• What the task asks
Starting with the line that contains "nose: (419, 118)", copy every line through the end of the data below, exactly and with nothing added.

Bounding boxes with keypoints
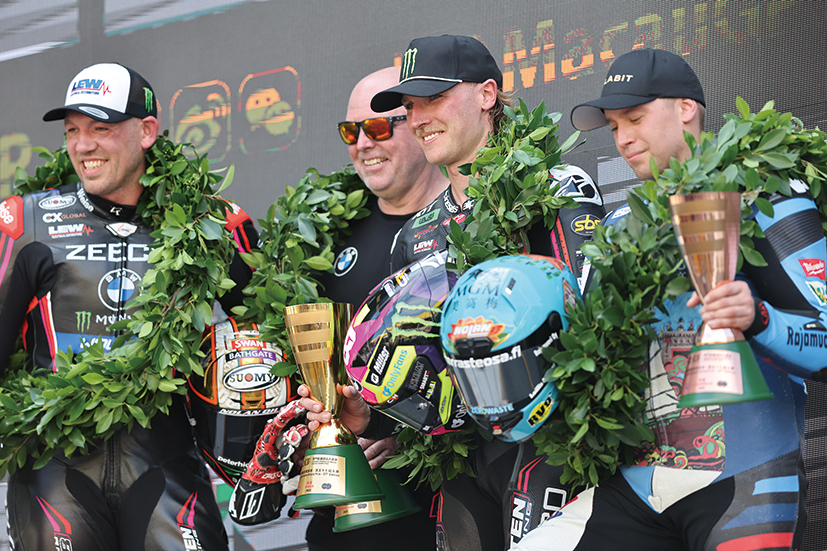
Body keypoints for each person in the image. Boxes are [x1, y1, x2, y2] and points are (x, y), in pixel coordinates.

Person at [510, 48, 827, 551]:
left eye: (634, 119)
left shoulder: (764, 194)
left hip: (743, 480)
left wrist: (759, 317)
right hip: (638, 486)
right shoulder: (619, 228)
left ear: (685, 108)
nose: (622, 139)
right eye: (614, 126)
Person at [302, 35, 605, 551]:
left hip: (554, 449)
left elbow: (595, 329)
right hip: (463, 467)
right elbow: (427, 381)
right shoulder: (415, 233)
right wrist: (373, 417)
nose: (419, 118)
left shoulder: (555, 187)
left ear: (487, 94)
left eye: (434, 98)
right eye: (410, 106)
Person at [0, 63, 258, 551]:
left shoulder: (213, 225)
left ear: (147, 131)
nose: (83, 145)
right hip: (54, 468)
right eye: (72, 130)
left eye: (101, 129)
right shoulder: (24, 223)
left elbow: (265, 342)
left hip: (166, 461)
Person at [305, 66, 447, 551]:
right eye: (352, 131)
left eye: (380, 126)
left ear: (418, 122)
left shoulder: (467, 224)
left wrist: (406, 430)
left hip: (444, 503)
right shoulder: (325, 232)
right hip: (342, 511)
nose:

• Solved exercise
nose: (419, 118)
left shoulder: (555, 187)
left ear: (487, 94)
left eye: (434, 98)
right eye: (410, 106)
Person at [0, 63, 258, 551]:
left shoulder: (213, 225)
left ear: (147, 131)
nose: (83, 145)
right hip: (54, 468)
right eye: (72, 130)
left eye: (101, 129)
right shoulder: (24, 223)
left elbow: (265, 342)
left hip: (166, 461)
Person at [305, 66, 447, 551]:
right eye: (352, 131)
left eye: (380, 126)
left ear: (418, 122)
left shoulder: (467, 224)
left wrist: (406, 430)
left hip: (444, 503)
right shoulder: (325, 232)
right hip: (342, 511)
nose:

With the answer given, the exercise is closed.